I'm having trouble with this. I have 6 patients. I'm giving meds. I'm getting blood sugars and BPs (I'm delegating more to the PCAs when I can. sometimes they are just MIA), I'm calling residents about labs or vitals, the social worker is coming up to me, and you guys know everything else going on.

When I'm giving meds and a patient's family is upset and need me to get their issue straightened out, then 2 other patients have critical labs, meds are all due, I have 6 IV push meds drawn up already and haven't scanned the rest yet, transport just brought back your patient with down syndrome who is hitting staff, the 1:1 is waiting for report, a group of med students are want to know something or other, another patient just went into sinus tach... ok basically ..What do you do when everything just happens at once?

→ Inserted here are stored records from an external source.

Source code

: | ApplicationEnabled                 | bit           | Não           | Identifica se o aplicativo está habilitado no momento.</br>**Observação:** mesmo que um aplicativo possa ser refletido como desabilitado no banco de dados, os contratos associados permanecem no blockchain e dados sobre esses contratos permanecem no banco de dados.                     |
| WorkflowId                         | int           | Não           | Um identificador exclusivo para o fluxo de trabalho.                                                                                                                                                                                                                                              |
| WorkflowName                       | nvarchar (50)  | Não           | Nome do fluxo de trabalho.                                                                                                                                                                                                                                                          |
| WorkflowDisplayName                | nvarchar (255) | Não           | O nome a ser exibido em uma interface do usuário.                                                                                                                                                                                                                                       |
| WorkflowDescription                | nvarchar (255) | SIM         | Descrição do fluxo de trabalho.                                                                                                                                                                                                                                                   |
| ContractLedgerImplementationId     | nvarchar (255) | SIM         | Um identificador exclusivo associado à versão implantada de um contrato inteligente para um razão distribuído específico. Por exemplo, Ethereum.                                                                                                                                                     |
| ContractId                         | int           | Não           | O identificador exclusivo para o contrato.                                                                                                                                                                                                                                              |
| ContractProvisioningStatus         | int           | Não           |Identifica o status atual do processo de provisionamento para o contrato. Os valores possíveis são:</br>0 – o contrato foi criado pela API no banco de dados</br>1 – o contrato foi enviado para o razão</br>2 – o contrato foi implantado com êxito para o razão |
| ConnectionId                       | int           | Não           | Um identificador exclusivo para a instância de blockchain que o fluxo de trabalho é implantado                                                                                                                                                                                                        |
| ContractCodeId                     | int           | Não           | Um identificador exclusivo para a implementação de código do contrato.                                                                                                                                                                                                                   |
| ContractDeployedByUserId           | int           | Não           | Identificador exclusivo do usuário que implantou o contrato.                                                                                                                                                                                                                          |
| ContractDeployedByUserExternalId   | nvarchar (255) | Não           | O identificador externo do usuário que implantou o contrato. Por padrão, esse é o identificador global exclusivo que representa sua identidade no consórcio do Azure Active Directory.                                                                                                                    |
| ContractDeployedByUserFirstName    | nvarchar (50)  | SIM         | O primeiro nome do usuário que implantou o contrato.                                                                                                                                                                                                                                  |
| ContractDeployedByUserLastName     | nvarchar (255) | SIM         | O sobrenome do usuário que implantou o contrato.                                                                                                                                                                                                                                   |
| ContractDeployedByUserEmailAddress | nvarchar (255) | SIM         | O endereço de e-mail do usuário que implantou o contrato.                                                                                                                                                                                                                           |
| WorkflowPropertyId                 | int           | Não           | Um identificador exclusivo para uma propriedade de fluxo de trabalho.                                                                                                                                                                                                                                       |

Whoa! That's a lot of charting. Even with just 1-2 in the ICU, I don't write notes that often. I'm in a large teaching hospital (over 1100 beds), and there are many different disciplines visiting. I've gotten so I just put a quick comment on the VS page rather than writing an entire note. ("Renal service at bedside." or "PT with patient."). Besides, THEY are supposed to be writing a note about what they did and said and concluded. If they don't enter orders, then there are no orders. I cannot imagine keeping up on 6 patients and writing a note every hour!

Specializes in ED.
On 4/7/2019 at 2:08 PM, LM NY said:

I skimmed through some of the responses and I completely agree that it is a waste of time. If there is a change in the patient’s status, I will document the change as well as the intervention blah blah blah. What I do notice is when my patients come from the ED, the ED nurse documents random things like “family at the bedside” or “doctor drawing labs”. I’ve always wanted to ask an ED nurse in my hospital, but keep forgetting.

We do that because often pts are taken care of by several different nurses. Our reports to each other are very brief and/or nonexistent. The lab part is helpful when you see that labs were sent 30min ago but do not show in process. So then you could call the lab and find out what happened.